Cousin Dave at June 19, 2014 6:38 AM
They should have been backing up the Exchange (or other e-mail) server, and keeping it forever.
That would have also caught most of the e-mails as well. Either way the IRS loosing those particular e-mail accounts says to me they are in contempt of Congress.
Jim P. at June 19, 2014 7:26 AM
Well that might account for the IRS servers. But what about all the emails that went back and forth between Lerner, et. al and the servers outside the IRS? The recipient of those emails will have them saved on a server somewhere - i.e., I HIGHLY doubt the White House is banking on Outlook to save their emails. Any back and forth between outside sources would be saved on their servers, right? It just all sounds so incredulous that IRS email would possibly be lost, that if there were a Republican in office right now there would seriously already be picketing going on at the White House gates and the IRS headquarters.
gooseegg at June 19, 2014 8:37 AM
One set of rules for me, and another set for thee.
Pirate Jo at June 19, 2014 9:28 AM
@Cousin Dave: I suppose nothing should surprise me about the government, but allowing individual email retention - setting things up like a mom'n'pop shop - would be just absolutely incompetent on the part of the IT department.
If that is the case (incompetence), heads should role, from the CIO-equivalent on down.
Unless it is deliberate, precisely so that they can "lose" email files when necessary. Seven of them in this case...
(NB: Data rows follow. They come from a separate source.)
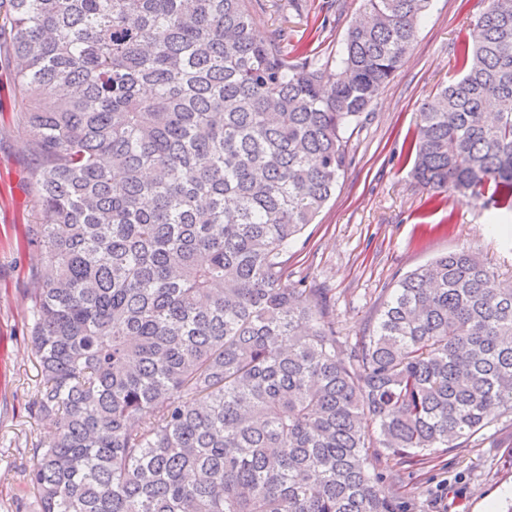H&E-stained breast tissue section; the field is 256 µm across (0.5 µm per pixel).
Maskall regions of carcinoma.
<instances>
[{
	"mask_svg": "<svg viewBox=\"0 0 512 512\" xmlns=\"http://www.w3.org/2000/svg\"><path fill=\"white\" fill-rule=\"evenodd\" d=\"M408 146L433 198L512 192V0H487ZM430 0H363L336 68L255 33L252 0H0L22 103L38 512H401L422 466L512 411V278L477 253L396 281L343 350L285 285Z\"/></svg>",
	"mask_w": 512,
	"mask_h": 512,
	"instance_id": "obj_1",
	"label": "carcinoma"
}]
</instances>
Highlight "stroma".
Listing matches in <instances>:
<instances>
[{"label": "stroma", "mask_w": 512, "mask_h": 512, "mask_svg": "<svg viewBox=\"0 0 512 512\" xmlns=\"http://www.w3.org/2000/svg\"><path fill=\"white\" fill-rule=\"evenodd\" d=\"M486 0H432L414 44L367 114L348 131L347 161L314 224L288 249V281L329 289V319L347 341L371 332L398 278L433 258L479 253L512 277V212L429 202L404 147L422 103L453 76L454 59L473 46ZM361 0H258L260 36L284 35L290 54L339 59L361 17ZM13 73L0 68V512L27 497L22 470L54 430L30 412L40 368L29 336V291L38 264L28 234L32 202L18 128ZM405 512H505L512 502V413H503L460 447L412 471L400 470Z\"/></svg>", "instance_id": "stroma-1"}]
</instances>
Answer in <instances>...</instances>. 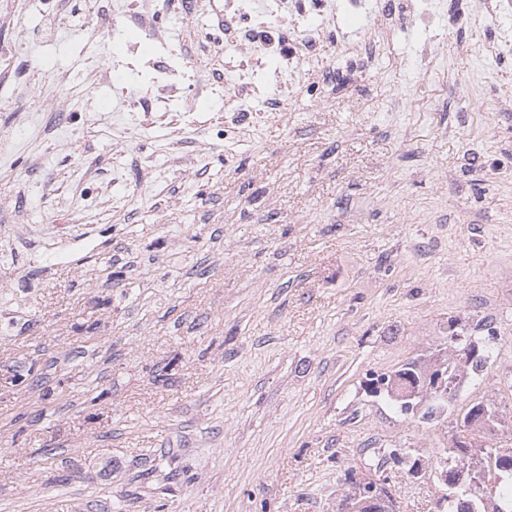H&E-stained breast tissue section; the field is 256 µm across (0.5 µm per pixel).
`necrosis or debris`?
<instances>
[{
  "mask_svg": "<svg viewBox=\"0 0 512 512\" xmlns=\"http://www.w3.org/2000/svg\"><path fill=\"white\" fill-rule=\"evenodd\" d=\"M84 5L82 22L63 13L55 18L57 27L77 24L98 31L104 19L116 15L139 35L111 67L89 56L86 75L111 84L114 71L146 69L151 75L146 87L113 86L126 122L133 126L146 119L176 132L207 122L199 106L203 100L220 103L218 117L223 122L248 117L253 99L262 100L267 110H283L292 76L310 62L321 65L326 60L316 41L305 33V22L315 17L330 26L336 20L335 0H127L123 5L118 0H84ZM170 15L178 17L189 32L198 19H216L220 35L198 42L196 52L187 54L182 42L167 34L163 19ZM144 40L153 47L147 57L140 51ZM270 59L278 64L271 73L266 70ZM49 78L57 87L51 96L41 90ZM76 81L73 75L53 78L44 68H34L21 93L0 99V111L73 114L68 94Z\"/></svg>",
  "mask_w": 512,
  "mask_h": 512,
  "instance_id": "obj_1",
  "label": "necrosis or debris"
}]
</instances>
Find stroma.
I'll return each mask as SVG.
<instances>
[{
	"label": "stroma",
	"mask_w": 512,
	"mask_h": 512,
	"mask_svg": "<svg viewBox=\"0 0 512 512\" xmlns=\"http://www.w3.org/2000/svg\"><path fill=\"white\" fill-rule=\"evenodd\" d=\"M433 10L336 56L326 106L197 127L194 168L146 128L112 181L93 81L67 125L0 112V208L28 214L0 217V512H336L382 476L432 512L464 410L512 448V55L482 52L512 17ZM85 47L31 54L77 73ZM452 319L499 352L446 418L366 391Z\"/></svg>",
	"instance_id": "obj_1"
}]
</instances>
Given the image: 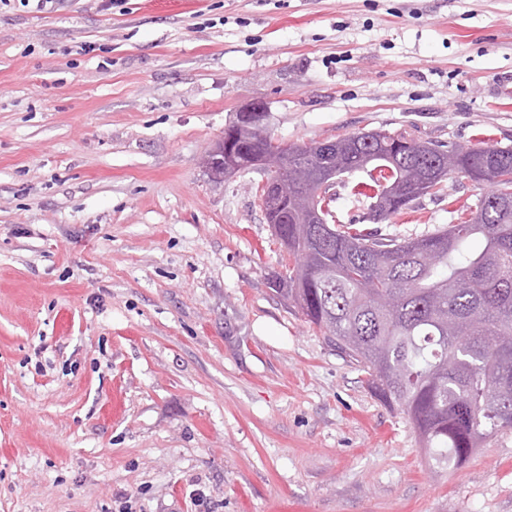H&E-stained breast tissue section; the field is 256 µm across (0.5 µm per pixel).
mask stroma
<instances>
[{"label": "stroma", "mask_w": 512, "mask_h": 512, "mask_svg": "<svg viewBox=\"0 0 512 512\" xmlns=\"http://www.w3.org/2000/svg\"><path fill=\"white\" fill-rule=\"evenodd\" d=\"M251 99L282 142L512 147V0H0V512H512V431L429 465L272 291L263 173L203 165Z\"/></svg>", "instance_id": "1"}]
</instances>
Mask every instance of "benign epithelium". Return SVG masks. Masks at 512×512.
Wrapping results in <instances>:
<instances>
[{
	"label": "benign epithelium",
	"instance_id": "1",
	"mask_svg": "<svg viewBox=\"0 0 512 512\" xmlns=\"http://www.w3.org/2000/svg\"><path fill=\"white\" fill-rule=\"evenodd\" d=\"M267 104L260 99L241 105L235 120L224 128V136L210 150L212 158L207 170L212 179L222 182L236 176L244 169L266 174L258 187L263 211L270 224L288 223V196L296 187L288 185V166L305 162L309 156L299 146L281 143L269 136L266 124ZM258 140L263 141V151L242 158V149ZM337 172L319 165L312 166L314 191L313 218L322 219L319 201L325 189L336 184Z\"/></svg>",
	"mask_w": 512,
	"mask_h": 512
}]
</instances>
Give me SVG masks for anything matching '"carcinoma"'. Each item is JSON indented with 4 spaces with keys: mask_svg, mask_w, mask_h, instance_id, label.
Returning <instances> with one entry per match:
<instances>
[{
    "mask_svg": "<svg viewBox=\"0 0 512 512\" xmlns=\"http://www.w3.org/2000/svg\"><path fill=\"white\" fill-rule=\"evenodd\" d=\"M336 167L367 173L352 192L369 201L371 224L452 177L490 184L458 223L414 239L290 216L282 231L296 275L273 286L408 417L432 465L460 464L512 430V148L353 133L336 139Z\"/></svg>",
    "mask_w": 512,
    "mask_h": 512,
    "instance_id": "cac0c4a2",
    "label": "carcinoma"
}]
</instances>
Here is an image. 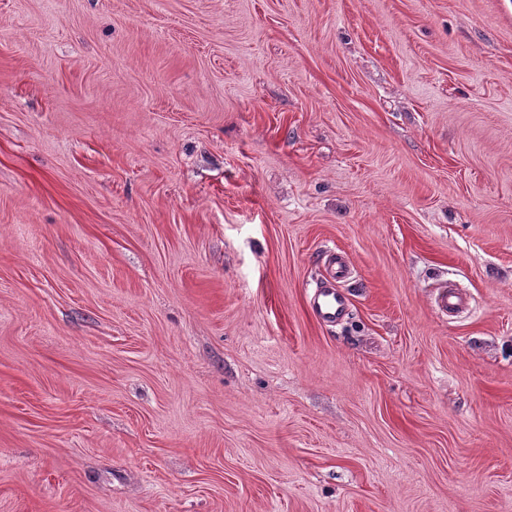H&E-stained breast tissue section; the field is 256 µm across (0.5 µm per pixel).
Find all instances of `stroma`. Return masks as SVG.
Here are the masks:
<instances>
[{
    "label": "stroma",
    "instance_id": "1",
    "mask_svg": "<svg viewBox=\"0 0 512 512\" xmlns=\"http://www.w3.org/2000/svg\"><path fill=\"white\" fill-rule=\"evenodd\" d=\"M0 512H512V0H0ZM326 282H322L311 293L309 308L316 320L325 325L336 324L346 315L349 301L345 294L336 288V282L344 281L350 274L345 256L339 252L328 255Z\"/></svg>",
    "mask_w": 512,
    "mask_h": 512
}]
</instances>
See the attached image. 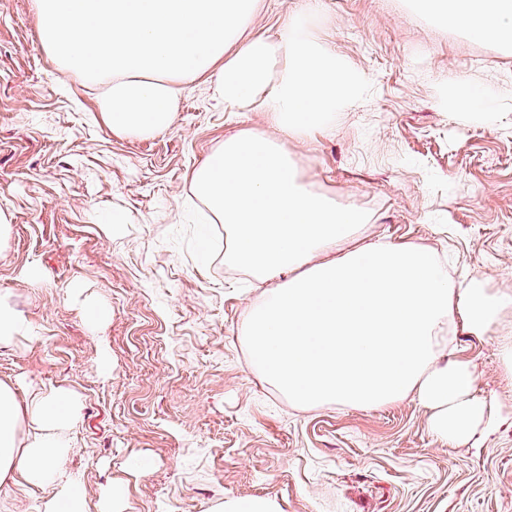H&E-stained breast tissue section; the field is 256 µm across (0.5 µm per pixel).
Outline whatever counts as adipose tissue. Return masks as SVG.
Returning <instances> with one entry per match:
<instances>
[{"instance_id":"ef3b65f1","label":"adipose tissue","mask_w":512,"mask_h":512,"mask_svg":"<svg viewBox=\"0 0 512 512\" xmlns=\"http://www.w3.org/2000/svg\"><path fill=\"white\" fill-rule=\"evenodd\" d=\"M439 21L512 47V0H419ZM256 0H36L41 44L79 79L101 82L113 133L167 129L184 86L209 77L230 110H259L277 129L225 137L191 176L196 195L232 232L225 257L281 282L248 316L255 364L302 405L379 407L416 393L443 441L473 438L489 406L471 366L452 359L456 330L494 335L512 376V294L485 279L458 282L405 244L360 242L365 216L337 209L304 184L282 142L330 129L369 90L366 75L301 22L279 38L246 36ZM351 250H341L343 242ZM318 264H310L315 253ZM80 399L54 388L20 406L0 384V484L51 488L43 512H85L61 467ZM29 441L17 444L20 421Z\"/></svg>"}]
</instances>
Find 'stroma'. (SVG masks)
Masks as SVG:
<instances>
[{"label":"stroma","mask_w":512,"mask_h":512,"mask_svg":"<svg viewBox=\"0 0 512 512\" xmlns=\"http://www.w3.org/2000/svg\"><path fill=\"white\" fill-rule=\"evenodd\" d=\"M259 0L247 35L295 17L361 69L368 96L333 128L285 147L303 180L367 217L364 238L447 256L454 277L512 293V48L413 0ZM495 94L490 121L441 103L448 78ZM102 86L41 46L34 0H0V298L32 340L0 346L20 404L51 387L81 400L65 470L88 512H512V378L493 336L458 335L490 422L440 440L416 394L377 408L306 406L253 362L240 330L272 288L225 264L192 173L225 137L267 132L207 78L149 138L102 120ZM104 313L95 325L86 304Z\"/></svg>","instance_id":"35a3bbf8"}]
</instances>
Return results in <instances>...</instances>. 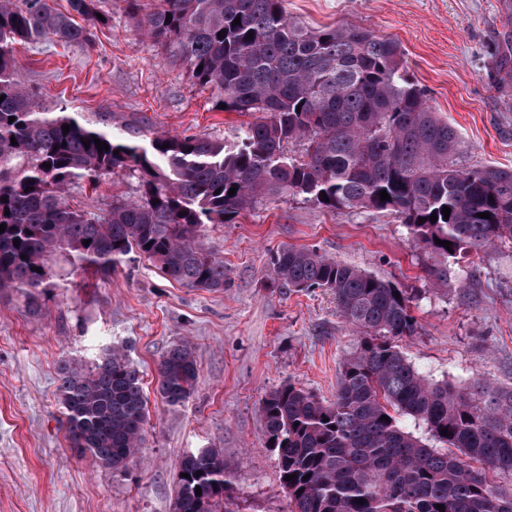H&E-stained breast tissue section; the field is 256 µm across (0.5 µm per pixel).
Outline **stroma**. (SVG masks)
Listing matches in <instances>:
<instances>
[{"mask_svg": "<svg viewBox=\"0 0 512 512\" xmlns=\"http://www.w3.org/2000/svg\"><path fill=\"white\" fill-rule=\"evenodd\" d=\"M496 0H285L309 26L359 24L397 40L408 76L459 135L458 165L512 169V87L489 75L504 30ZM107 20L91 45H16L14 78L52 111L121 132L130 117L172 135L235 141L246 121L213 109L211 92L138 32L126 0H101ZM118 172L74 203L106 208L137 195ZM205 242L224 258V289L169 281L146 260L122 262L111 281L77 272L53 278L39 314L0 291V512H172L183 457L224 451L234 512H290L276 452L259 413L283 384L332 400L344 358L360 337L331 292L282 288L270 258L314 247L397 284L412 297L413 336L399 346L430 379L457 385L485 378L512 387V250L465 252L436 283L438 260L388 213H332L300 196L262 202L232 224L208 225ZM125 346L148 396L146 443L124 476L78 456L65 437L57 365L86 360L100 340ZM188 343L199 376L188 401L166 406L155 366Z\"/></svg>", "mask_w": 512, "mask_h": 512, "instance_id": "stroma-1", "label": "stroma"}]
</instances>
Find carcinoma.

a_random_guy at June 19, 2014 10:56 AM
"Unless it is deliberate, precisely so that they can "lose" email files when necessary. "
That's what I suspect, actually. In my years of contracting, I've observed that maintaining plausible deniability is a big deal in civil service.
Cousin Dave at June 19, 2014 12:38 PM
It is pretty easy to "crash" a hard drive if you drop it in an incinerator. This is blatant destruction of evidence and should be treated as such.
Matt at June 19, 2014 12:52 PM
Data recovery services can usually get most all if not all but a tiny bit of data of a hard drive after a simply crash. Now a crash into an incinerator is a different story. If they didn't care and just repurposed the drive or through it out well then it can't be recovered now.
At my previous employer email was a big deal. It was deleted after 90 days unless it met specific criteria which meant it had to be saved. Saving emails to a local pst file and having it longer than those 90 days was a fire able offense (I don't know of anyone who actually was) unless they could show it met the criteria or at least they in good faith thought it did.